Em reunião na OPAS, DNDi pede maior coordenação estratégica dos Estados-membros no combate à COVID-19

 

A DNDi participou, na última terça (29), da 58ª reunião do Conselho Diretor da OPAS, onde, junto a outros atores não estatais, fez uma intervenção sobre a pandemia de COVID-19 nas Américas.

Representada pelo assessor de Advocacy para a América Latina, Francisco Viegas, a organização ressaltou a importância de Estados-membros adotarem medidas conjuntas para que tecnologias de saúde de combate ao novo coronavirus sejam disponibilizadas a preços mais próximos de seu custo.

 

Confira a íntegra da intervenção da DNDi:

Os países da região, sem exceção, têm enfrentado dificuldades no acesso a tecnologias de saúde para responder à COVID-19. O aumento da demanda, a capacidade limitada de fabricação, os monopólios e preços altos, além de outros fatores, têm ocasionado obstáculos ao acesso. É preciso tomar medidas para evitar que a situação se repita no caso de novas vacinas e tratamentos para COVID-19.

A resolução em pauta destaca questões importantes, mas é necessário fortalecer outros pontos para que estas tecnologias sejam distribuídas de maneira equitativa como bens públicos globais.

Os esforços de P&D para desenvolver vacinas e terapias precisam ser menos fragmentados; os ensaios clínicos devem ser bem desenhados, de tamanho significativo e comparativos em termos de protocolos e resultados tanto positivos quanto negativos devem ser divulgados abertamente para servirem como diretrizes claras para médicos e tomadores de decisão a respeito das tecnologias que devem ser o foco dos esforços de acesso.

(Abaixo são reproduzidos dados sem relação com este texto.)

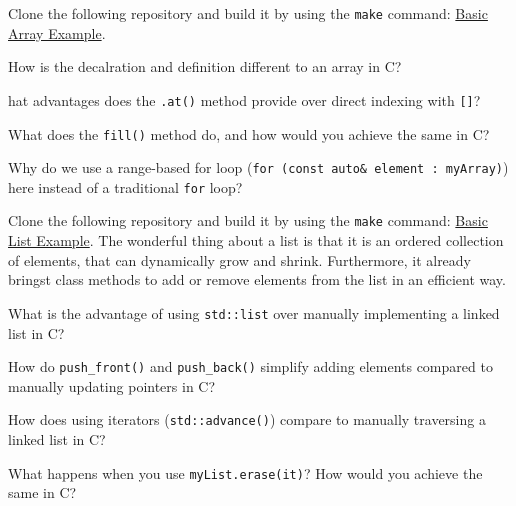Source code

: \begin{challenge}
    \begin{task}
    Clone the following repository and build it by using the \texttt{make} command: \href{https://github.com/STEMgraph/98500992-3b1e-4fc2-ae52-4ef2361553a6}{Basic Array Example}.
        \begin{questions}
            \item How is the decalration and definition different to an array in C?
            \item hat advantages does the \texttt{.at()} method provide over direct indexing with \texttt{[]}?
            \item What does the \texttt{fill()} method do, and how would you achieve the same in C?
            \item Why do we use a range-based for loop (\texttt{for (const auto& element : myArray)}) here instead of a traditional \texttt{for} loop?
        \end{questions}
    \end{task}


    \begin{task}
    Clone the following repository and build it by using the \texttt{make} command: \href{https://github.com/STEMgraph/ace16f79-8c02-4c81-8b32-ba60083ba75f}{Basic List Example}.
    The wonderful thing about a list is that it is an ordered collection of elements, that can dynamically grow and shrink.
    Furthermore, it already bringst class methods to add or remove elements from the list in an efficient way.
        \begin{questions}
            \item What is the advantage of using \texttt{std::list} over manually implementing a linked list in C?
            \item How do \texttt{push_front()} and \texttt{push_back()} simplify adding elements compared to manually updating pointers in C?
            \item How does using iterators (\texttt{std::advance()}) compare to manually traversing a linked list in C?
            \item What happens when you use \texttt{myList.erase(it)}? How would you achieve the same in C?
        \end{questions}
    \end{task}


\end{challenge}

Os Estados-membros devem garantir que a produção seja suficiente, a distribuição equitativa e o preço acessível e não discriminatório, o que inclui participar ativamente de discussões mundiais em torno do ACT-A e do Marco de Acesso e Distribuição Equitativos (Equitable Access and Allocation Framework, pela sigla em inglês) que está sendo elaborado pela OMS, além de garantir a priorização de populações vulneráveis. Para isto, aumentar a capacidade limitada de produção atual não será suficiente. Será preciso criar novas fontes de produção e abrir caminhos regulatórios inovadores para que as vacinas e terapias cheguem a todos os países da região.

Em vista da magnitude da COVID-19, não há tempo para negociações prolongadas a portas fechadas. Os governos devem exigir que os proprietários de tecnologias autorizem o uso global de sua propriedade intelectual, inclusive através do C-TAP, e tirar proveito das flexibilidades do Acordo TRIPS, incluindo licenças compulsórias, para expandir a produção de modo a assegurar o suprimento regional.

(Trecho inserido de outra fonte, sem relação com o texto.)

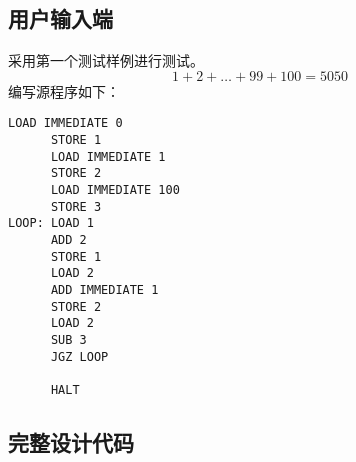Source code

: \documentclass[lang=cn,a4paper,newtx]{elegantpaper}
\begin{document}
\subsection{用户输入端}
采用第一个测试样例进行测试。
$$
1+2+\dots +99 +100 =5050
$$
编写源程序如下：
\begin{lstlisting}[language=Assembly]
      LOAD IMMEDIATE 0 
      STORE 1
      LOAD IMMEDIATE 1
      STORE 2
      LOAD IMMEDIATE 100
      STORE 3
LOOP: LOAD 1
      ADD 2
      STORE 1
      LOAD 2
      ADD IMMEDIATE 1
      STORE 2
      LOAD 2
      SUB 3
      JGZ LOOP

      HALT
\end{lstlisting}
\nocite{FPGA-CPU}

\printbibliography
\newpage
\addappheadtotoc
\begin{appendices}
  \section{完整设计代码}
\end{appendices}
\end{document}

O preço dessas ferramentas deve ser o mais próximo possível do seu custo, para que sejam acessíveis para os sistemas de saúde, incluindo abordagens de negociação conjunta, e gratuitos para os mais necessitados. A transparência nos custos de P&D, contratos e investimentos é importante para garantir a prestação de contas e a confiança pública. Tais

informações também devem ser compartilhadas com a Plataforma Regional da Opas para Acesso e Inovação a Tecnologias de Saúde e o Observatório de P&D da OMS.

Chegou a hora de tomarmos medidas conjuntas para que medicamentos, diagnósticos, vacinas e outras tecnologias de saúde ligadas à COVID-19 sejam disponibilizados como bens públicos globais. Este desafio inédito para a humanidade é a oportunidade de diminuir as desigualdades de acesso na região.